Is it possible to have a concentric "mate reference" that has the "Lock Rotation" option pre-set?
I don't believe so, but it is possible to Lock Rotation on all Concentric mates in an Assembly with one operation. Right-click on the Mates folder and choose "Lock Concentric Rotation" from the drop-down. That's what I typically do after Mating several pieces of hardware. This will of course need to be repeated any time more Mates are added, or you can wait until the Assembly is finished and get them all at one time.
Wow, that's handy. I wish I had known about that earlier.
On the subject of locking rotations, does locking a concentric mate add much to the assembly's rebuild time?

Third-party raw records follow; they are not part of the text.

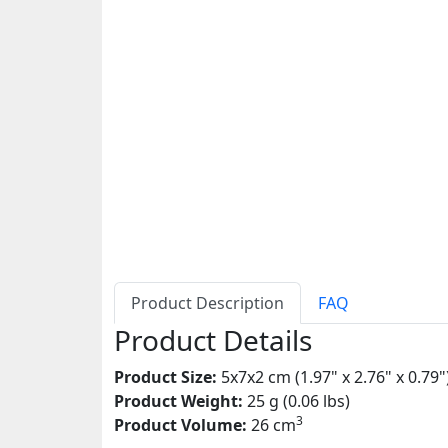
Product Description
FAQ
Product Details
Product Size:
5x7x2 cm (1.97" x 2.76" x 0.79"
Product Weight:
25 g (0.06 lbs)
3
Product Volume:
26 cm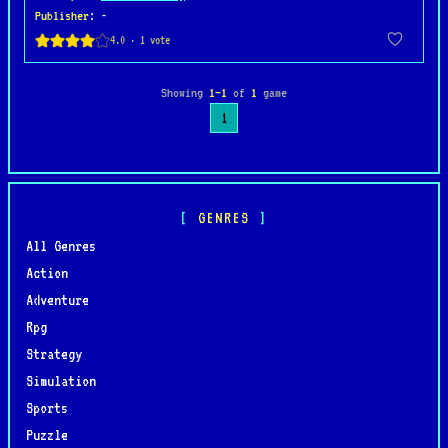
Publisher
: -
Showing
1–1
of
1
game
1
GENRES
All Genres
Action
Adventure
Rpg
Strategy
Simulation
Sports
Puzzle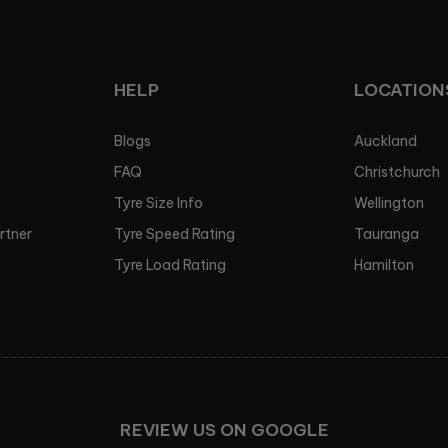
HELP
LOCATION
Blogs
Auckland
FAQ
Christchurch
Tyre Size Info
Wellington
artner
Tyre Speed Rating
Tauranga
Tyre Load Rating
Hamilton
REVIEW US ON GOOGLE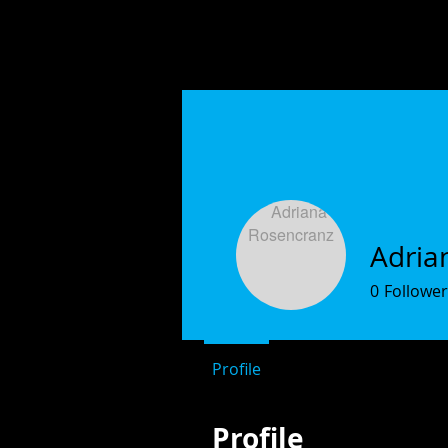
Adria
0
Follower
Profile
Profile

I know that, essentially, the more mates you have, the slower your assembly will be, but I've never been sure if locking the rotation is treated as a "full-blown" mate. I don't like leaving parts undefined, but some of our larger assemblies go so slow that I'm starting to wonder if I should stop locking rotations to help boost performance a little bit.
Austin Broeker - if you have a lot of hardware and your using 2016 or 2017 move the freeze bar down so the part don't get rebuilt every time you need to rebuild..

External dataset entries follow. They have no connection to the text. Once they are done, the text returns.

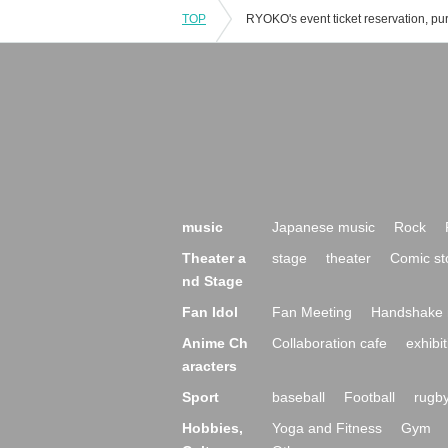
TOP
music
Japanese music
Rock
Theater a
stage
theater
Comic st
nd Stage
Fan Idol
Fan Meeting
Handshake 
Anime Ch
Collaboration cafe
exhibit
aracters
Sport
baseball
Football
rugb
Hobbies,
Yoga and Fitness
Gym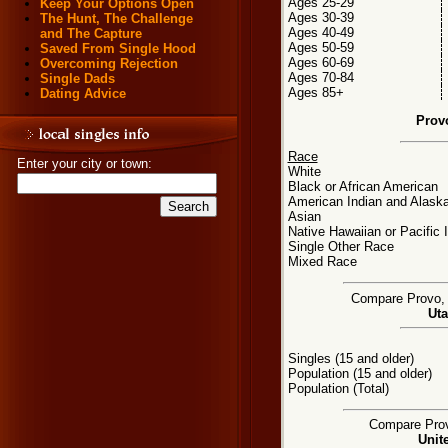
Ages 25-29
Keep Your Options Open
Ages 30-39
The Hunt, The Challenge
Ages 40-49
and The Capture
Ages 50-59
Saved From Single Hood
Ages 60-69
Overcoming Rejection
Ages 70-84
Single Dads
Ages 85+
Dating Advice
Prov
Race
Enter your city or town:
White
Black or African American
American Indian and Alaska
Asian
Native Hawaiian or Pacific 
Single Other Race
Mixed Race
Compare Provo, U
Uta
Singles (15 and older)
Population (15 and older)
Population (Total)
Compare Provo
Unit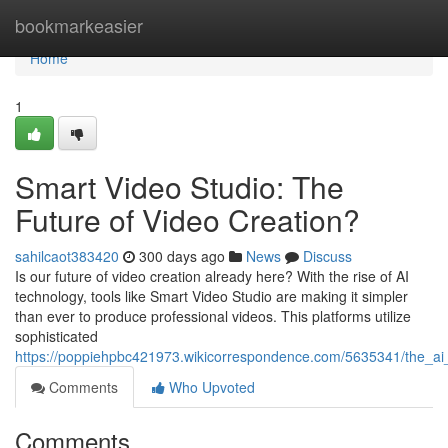
Home
bookmarkeasier
Home
1
Smart Video Studio: The
Future of Video Creation?
sahilcaot383420
300 days ago
News
Discuss
Is our future of video creation already here? With the rise of AI
technology, tools like Smart Video Studio are making it simpler
than ever to produce professional videos. This platforms utilize
sophisticated
https://poppiehpbc421973.wikicorrespondence.com/5635341/the_ai_
Comments
Who Upvoted
Comments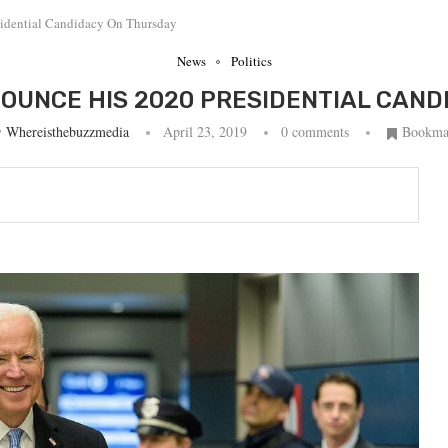
sidential Candidacy On Thursday
News
Politics
NOUNCE HIS 2020 PRESIDENTIAL CAN
y
Whereisthebuzzmedia
April 23, 2019
0 comments
Bookma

Ah, I always forget about the Freeze Bar. I have it enabled but I never think to use it. I'll have to slap a giant sticky note on my monitor to help remind me...
I'm still curious about how locking the rotation of concentric mates compares to leaving them undefined though.

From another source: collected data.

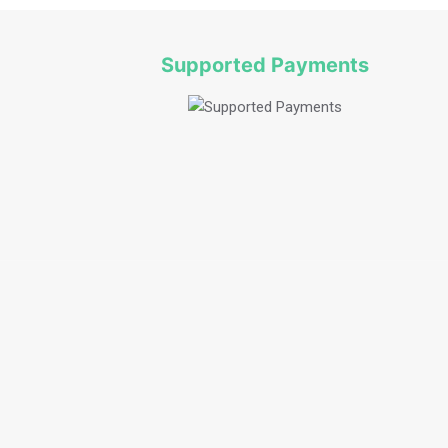
Supported Payments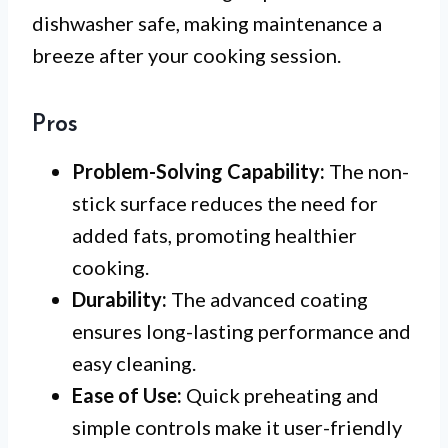
dishwasher safe, making maintenance a
breeze after your cooking session.
Pros
Problem-Solving Capability:
The non-
stick surface reduces the need for
added fats, promoting healthier
cooking.
Durability:
The advanced coating
ensures long-lasting performance and
easy cleaning.
Ease of Use:
Quick preheating and
simple controls make it user-friendly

Basically locking the rotation is automatically adding a mate and the problem with adding mates - they add time and take up resources. Some people are stuck on, no under defined parts or assemblies in any form, from sketches to mates and I'm one of them. Now here I don't have big assemblies so it don't matter, if it would matter then I definitely wouldn't lock those fasteners..
John Stoltzfus wrote: Basically locking the rotation is automatically adding a mate...
John Stoltzfus wrote:
Basically locking the rotation is automatically adding a mate...
Thanks, good to know. I will definitely have to make our team aware of this.
One minor issue with not locking rotation is that any balloon leader attached to that part will move if the part is unintentionally rotated.
Thanks Glenn, that's very helpful!
Kenneth Barrentine - 100% with Glenn Schroeder on his reply, but just to add to his note - all you need to do is select the Mate Icon in the feature tree, right click and select "Lock Concentric Rotation"
Thanks John, I got it.
I just have to be mindful of other concentric mates that are locating components.
I might want some of those concentric mates to be free to rotate or rely on other mates to lock the rotation.
Kenneth Barrentine wrote: Thanks John, I got it.I just have to be mindful of other concentric mates that are locating components.I might want some of those concentric mates to be free to rotate or rely on other mates to lock the rotation.
Kenneth Barrentine wrote:
If speed and effort is an issue (and when isn't it?) then you might consider the big picture of what is most prevalent - Concentric mates locked or unlocked. If you have a bunch of fasteners that you want locked and only a few other things with concentric mates that still need to be unlocked then lock them all in one fell swoop and then unlock the few that need to be free. I have not tried it, but it might be possible to group all the fasteners into a single folder (that is simple enough) and just lock them by folder.
As far as determining the impact of locking on speed, here is an EASY way to find out how it affects you and determine if the small price of time is worth it to you. In your assembly go to Tools ==> Evaluate ==> Performance Evaluation. There is a ton of information available here. Go about halfway down to Rebuild Performance and look at the Assembly Rebuild Report. Compare the times in this report with and without the large group of concentric mates locked. If you go further down in the Perf Eval at the very bottom you'll see Statistics. Look at the two lines: Number of Total Evaluated Mates, and Top Level Mates. Hint, for the sake of not having to redo a lot of work you might make two configurations of your assembly, one with the mates locked and one with the mates unlocked.
If you would please, report your findings.